WORK ORDER. Run through the records and, wherever a line holds the word "Zoom", return that line.

Start of DATA EXTRACTS

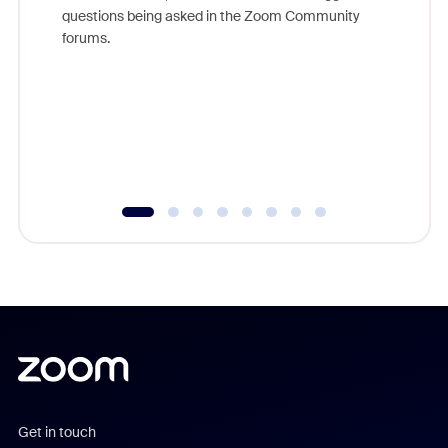
Join Chr
questions being asked in the Zoom Community
Zoom, fo
forums.
beyond l
cost of 
platform
overlook
experien
underutil
Get in touch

End of DATA EXTRACTS

EXERCISE RESPONSE.
questions being asked in the Zoom Community
Zoom, fo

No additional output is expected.